## TASK INSTRUCTIONS
Could you return every line of the records below that contains the word "POLICY"?

[Dataset entries]
───
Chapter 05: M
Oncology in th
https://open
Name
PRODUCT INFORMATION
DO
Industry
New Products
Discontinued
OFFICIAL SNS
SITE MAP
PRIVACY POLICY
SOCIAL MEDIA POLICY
───
## RESULT OF THIS TASK
PRIVACY POLICY
SOCIAL MEDIA POLICY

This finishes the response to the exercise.